Para o economista-chefe da FAO, as altas significativas de preços dos alimentos em relação aos níveis pré-pandêmicos foram impulsionadas por fatores como movimentos nos mercados de câmbio e energia e a dinâmica de oferta e demanda. Em agosto, o índice de preços de alimentos da FAO ficou 33% maior que um ano antes. As cotações dos cereais e dos óleos vegetais foram as que mais contribuíram para o aumento dos preços internacionais dos alimentos, embora as cotações de açúcar, laticínios e carnes também tenham subido.
Risco à economia
“O aumento dos preços dos alimentos está entre os riscos de médio prazo que podem minar os esforços para melhorar a situação da segurança alimentar em muitos países”, alerta Torero. Ele avalia que a pandemia é “apenas a ponta do iceberg” e considera que a crise sanitária expôs as vulnerabilidades dos sistemas alimentares como resultado de conflitos, variabilidade e extremos climáticos, por exemplo.
Em alguns países, como na África, pragas gafanhoto-do-deserto e lagarta-do-cartucho provocam peso extra no fornecimento de alimentos. Isso ocorre cada vez mais simultaneamente em vários países e, segundo Torero, compromete seriamente a segurança alimentar e nutricional.
Perspectivas do Brasil
Em relação ao comércio e às perspectivas do Brasil, a constatação da FAO é que a oferta de milho pelo país diminuirá em 2021/22 por causa de queda de 15% na colheita deste ano em relação ao recorde do ano passado. Também há uma crescente utilização doméstica do cereal impulsionada pela forte demanda por ração por parte da indústria de aves e suínos. As exportações de milho do Brasil deverão cair na temporada internacional 2021/22 para seu patamar mais baixo em três temporadas.

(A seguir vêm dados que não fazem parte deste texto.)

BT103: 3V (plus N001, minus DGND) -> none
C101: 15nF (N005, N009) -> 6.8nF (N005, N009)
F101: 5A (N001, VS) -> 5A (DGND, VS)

Em contraste, a agência da ONU vê melhora no fornecimento de trigo do Brasil em 2021/22 com uma colheita farta — embora problemas climáticos estejam levando a reduções nas estimativas de produção. Segundo a Companhia Nacional de Abastecimento (Conab), serão mais de 8 milhões de toneladas, um recorde, mas no mercado já há quem projete menos de 6 milhões.